WHAT IS REQUIRED:
Return all lines in the material below that contain "تخصصی".

RECORDS SHOWN:
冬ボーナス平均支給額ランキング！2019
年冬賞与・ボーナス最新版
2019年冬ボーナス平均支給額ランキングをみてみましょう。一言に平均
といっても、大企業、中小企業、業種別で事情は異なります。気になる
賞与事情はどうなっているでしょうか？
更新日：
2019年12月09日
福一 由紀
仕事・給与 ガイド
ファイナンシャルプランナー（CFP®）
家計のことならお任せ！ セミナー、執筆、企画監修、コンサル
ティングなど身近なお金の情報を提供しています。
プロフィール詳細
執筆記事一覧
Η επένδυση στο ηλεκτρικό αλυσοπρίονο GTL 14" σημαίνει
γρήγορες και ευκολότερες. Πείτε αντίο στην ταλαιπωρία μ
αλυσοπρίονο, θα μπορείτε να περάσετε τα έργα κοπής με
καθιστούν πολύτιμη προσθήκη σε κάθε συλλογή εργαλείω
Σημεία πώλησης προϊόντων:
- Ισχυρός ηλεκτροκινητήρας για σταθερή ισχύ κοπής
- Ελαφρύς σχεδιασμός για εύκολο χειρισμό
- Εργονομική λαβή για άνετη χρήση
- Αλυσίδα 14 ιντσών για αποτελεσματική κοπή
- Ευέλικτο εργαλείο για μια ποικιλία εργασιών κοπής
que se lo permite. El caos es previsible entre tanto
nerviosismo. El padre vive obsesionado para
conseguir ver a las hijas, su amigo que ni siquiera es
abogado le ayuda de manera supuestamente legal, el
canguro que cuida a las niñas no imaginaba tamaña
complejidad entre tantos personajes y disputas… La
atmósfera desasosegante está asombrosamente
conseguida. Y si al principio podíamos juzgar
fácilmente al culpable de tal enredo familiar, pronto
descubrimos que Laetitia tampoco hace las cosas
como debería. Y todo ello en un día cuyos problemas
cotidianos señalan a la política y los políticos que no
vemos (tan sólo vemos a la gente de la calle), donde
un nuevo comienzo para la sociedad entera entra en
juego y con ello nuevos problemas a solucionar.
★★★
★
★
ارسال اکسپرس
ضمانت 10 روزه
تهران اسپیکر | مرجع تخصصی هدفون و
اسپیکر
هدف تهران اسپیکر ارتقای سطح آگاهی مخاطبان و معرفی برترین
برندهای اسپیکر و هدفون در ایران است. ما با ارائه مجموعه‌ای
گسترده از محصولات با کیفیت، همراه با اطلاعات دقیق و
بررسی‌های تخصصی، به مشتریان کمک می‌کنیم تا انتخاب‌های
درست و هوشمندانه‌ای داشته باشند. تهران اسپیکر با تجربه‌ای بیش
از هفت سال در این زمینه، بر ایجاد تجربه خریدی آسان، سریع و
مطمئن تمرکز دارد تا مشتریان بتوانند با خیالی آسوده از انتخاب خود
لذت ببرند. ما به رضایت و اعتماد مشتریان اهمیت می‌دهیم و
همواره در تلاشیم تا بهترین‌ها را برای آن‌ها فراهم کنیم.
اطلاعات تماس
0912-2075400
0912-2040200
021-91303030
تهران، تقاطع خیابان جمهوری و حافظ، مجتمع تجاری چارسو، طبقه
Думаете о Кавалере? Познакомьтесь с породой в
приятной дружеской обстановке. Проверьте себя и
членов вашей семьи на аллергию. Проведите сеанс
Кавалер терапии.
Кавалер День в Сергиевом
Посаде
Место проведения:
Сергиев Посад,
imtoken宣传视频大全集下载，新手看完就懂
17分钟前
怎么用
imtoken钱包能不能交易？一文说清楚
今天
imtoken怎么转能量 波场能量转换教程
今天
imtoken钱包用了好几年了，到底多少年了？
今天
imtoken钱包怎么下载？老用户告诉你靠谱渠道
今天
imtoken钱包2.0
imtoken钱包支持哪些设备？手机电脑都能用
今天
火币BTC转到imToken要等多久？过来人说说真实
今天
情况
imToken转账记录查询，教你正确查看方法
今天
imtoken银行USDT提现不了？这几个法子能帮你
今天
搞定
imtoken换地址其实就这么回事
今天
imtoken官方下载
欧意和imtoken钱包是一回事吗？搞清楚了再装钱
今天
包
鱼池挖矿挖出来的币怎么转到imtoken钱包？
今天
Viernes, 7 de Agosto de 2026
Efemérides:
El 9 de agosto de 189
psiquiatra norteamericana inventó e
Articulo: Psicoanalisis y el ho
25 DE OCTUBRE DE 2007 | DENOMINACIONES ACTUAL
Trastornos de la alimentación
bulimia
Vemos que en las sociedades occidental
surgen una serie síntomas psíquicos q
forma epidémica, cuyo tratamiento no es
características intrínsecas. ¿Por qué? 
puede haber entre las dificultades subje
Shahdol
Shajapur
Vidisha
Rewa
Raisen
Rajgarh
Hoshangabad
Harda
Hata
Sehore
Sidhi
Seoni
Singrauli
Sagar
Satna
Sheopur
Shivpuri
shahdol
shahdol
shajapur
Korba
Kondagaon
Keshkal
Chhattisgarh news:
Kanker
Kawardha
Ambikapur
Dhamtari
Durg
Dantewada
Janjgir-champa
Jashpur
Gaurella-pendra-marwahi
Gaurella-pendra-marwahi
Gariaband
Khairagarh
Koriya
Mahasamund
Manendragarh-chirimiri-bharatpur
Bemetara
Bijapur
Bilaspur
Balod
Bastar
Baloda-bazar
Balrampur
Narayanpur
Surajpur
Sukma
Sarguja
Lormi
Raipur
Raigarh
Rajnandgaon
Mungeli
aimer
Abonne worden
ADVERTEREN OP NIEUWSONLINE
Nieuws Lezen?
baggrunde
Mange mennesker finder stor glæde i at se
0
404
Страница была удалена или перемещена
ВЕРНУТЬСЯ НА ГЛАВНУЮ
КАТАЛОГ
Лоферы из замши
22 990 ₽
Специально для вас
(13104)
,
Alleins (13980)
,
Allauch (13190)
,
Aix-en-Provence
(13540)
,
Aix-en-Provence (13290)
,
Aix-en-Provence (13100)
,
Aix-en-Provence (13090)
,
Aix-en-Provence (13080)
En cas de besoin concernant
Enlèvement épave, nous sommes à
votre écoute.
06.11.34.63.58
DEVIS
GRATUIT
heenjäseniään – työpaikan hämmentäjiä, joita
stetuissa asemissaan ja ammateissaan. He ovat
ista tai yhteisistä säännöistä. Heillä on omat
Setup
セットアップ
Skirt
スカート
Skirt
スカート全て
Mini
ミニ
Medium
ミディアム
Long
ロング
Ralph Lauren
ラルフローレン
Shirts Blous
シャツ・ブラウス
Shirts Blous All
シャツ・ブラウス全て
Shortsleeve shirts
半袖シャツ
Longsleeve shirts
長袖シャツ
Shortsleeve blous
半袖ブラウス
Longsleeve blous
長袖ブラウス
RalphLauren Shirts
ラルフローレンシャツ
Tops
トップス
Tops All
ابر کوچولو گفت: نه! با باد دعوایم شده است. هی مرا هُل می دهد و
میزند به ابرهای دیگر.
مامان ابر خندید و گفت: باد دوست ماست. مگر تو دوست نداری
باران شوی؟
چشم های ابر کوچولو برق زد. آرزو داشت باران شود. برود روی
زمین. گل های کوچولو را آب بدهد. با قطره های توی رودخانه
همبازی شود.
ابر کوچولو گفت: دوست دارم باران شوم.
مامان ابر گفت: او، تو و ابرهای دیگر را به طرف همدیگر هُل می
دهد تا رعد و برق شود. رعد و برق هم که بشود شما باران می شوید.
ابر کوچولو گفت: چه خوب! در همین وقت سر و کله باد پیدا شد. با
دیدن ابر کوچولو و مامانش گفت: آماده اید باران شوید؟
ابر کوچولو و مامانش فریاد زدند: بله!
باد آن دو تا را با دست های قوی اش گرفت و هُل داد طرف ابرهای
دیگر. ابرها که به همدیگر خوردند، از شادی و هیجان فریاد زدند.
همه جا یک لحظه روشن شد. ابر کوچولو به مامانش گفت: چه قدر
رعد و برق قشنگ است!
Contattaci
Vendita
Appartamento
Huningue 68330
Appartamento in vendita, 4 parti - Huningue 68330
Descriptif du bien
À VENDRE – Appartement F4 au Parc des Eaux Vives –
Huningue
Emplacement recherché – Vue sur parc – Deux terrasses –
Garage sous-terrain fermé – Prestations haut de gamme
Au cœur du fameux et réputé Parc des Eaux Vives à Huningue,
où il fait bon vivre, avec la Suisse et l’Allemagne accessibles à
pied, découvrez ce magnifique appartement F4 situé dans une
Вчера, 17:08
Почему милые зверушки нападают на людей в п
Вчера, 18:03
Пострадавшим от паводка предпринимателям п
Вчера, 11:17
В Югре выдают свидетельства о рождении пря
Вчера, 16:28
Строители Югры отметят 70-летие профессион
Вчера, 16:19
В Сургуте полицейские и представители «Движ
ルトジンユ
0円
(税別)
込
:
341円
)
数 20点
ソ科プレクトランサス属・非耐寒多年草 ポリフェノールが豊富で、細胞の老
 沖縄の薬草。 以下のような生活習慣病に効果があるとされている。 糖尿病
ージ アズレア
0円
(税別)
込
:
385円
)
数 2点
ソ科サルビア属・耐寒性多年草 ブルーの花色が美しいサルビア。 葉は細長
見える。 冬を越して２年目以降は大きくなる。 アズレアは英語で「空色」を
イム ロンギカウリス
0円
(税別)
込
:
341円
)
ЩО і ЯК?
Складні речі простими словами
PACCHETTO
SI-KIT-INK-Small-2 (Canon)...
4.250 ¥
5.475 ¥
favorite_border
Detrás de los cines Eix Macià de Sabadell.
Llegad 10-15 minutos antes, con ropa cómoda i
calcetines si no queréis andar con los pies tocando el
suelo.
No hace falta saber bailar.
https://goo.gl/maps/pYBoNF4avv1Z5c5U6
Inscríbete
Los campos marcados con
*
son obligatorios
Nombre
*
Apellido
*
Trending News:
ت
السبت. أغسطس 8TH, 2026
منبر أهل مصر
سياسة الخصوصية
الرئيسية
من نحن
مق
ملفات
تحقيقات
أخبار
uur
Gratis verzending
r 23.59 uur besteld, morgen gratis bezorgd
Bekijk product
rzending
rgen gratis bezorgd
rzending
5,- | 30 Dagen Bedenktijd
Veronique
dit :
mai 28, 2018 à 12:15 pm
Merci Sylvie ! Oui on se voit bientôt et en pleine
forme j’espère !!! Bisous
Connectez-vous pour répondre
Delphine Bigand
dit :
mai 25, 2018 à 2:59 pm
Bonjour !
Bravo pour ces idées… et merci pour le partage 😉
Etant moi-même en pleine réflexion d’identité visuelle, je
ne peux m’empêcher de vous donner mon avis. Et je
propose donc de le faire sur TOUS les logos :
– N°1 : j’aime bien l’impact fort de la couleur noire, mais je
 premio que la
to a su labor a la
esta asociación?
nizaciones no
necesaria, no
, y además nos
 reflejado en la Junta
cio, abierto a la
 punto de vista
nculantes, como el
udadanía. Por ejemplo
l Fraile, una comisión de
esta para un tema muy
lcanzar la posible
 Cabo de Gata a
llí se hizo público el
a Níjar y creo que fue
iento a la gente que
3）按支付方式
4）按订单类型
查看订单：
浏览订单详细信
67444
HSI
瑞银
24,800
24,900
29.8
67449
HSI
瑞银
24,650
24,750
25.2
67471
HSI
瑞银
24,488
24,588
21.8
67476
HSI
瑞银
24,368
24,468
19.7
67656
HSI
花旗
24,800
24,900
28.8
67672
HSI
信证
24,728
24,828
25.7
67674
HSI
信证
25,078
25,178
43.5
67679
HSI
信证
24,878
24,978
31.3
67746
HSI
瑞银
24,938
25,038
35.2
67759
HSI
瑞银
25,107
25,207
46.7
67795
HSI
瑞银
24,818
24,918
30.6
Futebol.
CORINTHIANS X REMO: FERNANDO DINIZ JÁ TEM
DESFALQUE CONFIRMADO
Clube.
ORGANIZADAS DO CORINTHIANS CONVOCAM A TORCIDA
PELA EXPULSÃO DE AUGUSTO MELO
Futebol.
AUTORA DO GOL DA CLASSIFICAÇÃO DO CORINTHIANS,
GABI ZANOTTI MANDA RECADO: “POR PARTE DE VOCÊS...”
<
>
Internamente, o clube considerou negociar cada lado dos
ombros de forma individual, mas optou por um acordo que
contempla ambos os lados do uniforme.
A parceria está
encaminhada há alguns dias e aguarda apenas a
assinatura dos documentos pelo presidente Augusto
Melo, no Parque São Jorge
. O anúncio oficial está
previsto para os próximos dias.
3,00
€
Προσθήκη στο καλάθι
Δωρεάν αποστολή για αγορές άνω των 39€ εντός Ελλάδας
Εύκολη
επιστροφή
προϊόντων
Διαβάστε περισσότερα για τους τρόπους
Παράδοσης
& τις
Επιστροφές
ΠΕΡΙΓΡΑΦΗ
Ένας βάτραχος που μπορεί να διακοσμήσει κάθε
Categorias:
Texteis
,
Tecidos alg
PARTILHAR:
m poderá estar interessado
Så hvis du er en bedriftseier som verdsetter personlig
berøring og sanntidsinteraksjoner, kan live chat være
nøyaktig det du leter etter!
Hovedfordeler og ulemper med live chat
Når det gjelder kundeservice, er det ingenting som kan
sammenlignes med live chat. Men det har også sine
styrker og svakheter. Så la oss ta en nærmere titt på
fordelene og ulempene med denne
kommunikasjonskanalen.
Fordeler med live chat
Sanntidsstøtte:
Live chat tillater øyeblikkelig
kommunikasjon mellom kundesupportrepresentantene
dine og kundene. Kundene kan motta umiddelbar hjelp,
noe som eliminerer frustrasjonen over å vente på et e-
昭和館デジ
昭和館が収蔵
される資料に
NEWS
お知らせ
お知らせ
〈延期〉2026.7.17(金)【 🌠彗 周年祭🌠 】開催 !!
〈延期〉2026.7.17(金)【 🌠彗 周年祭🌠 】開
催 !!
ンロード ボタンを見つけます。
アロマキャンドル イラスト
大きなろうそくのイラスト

TASK RESULT:
تهران اسپیکر | مرجع تخصصی هدفون و
بررسی‌های تخصصی، به مشتریان کمک می‌کنیم تا انتخاب‌های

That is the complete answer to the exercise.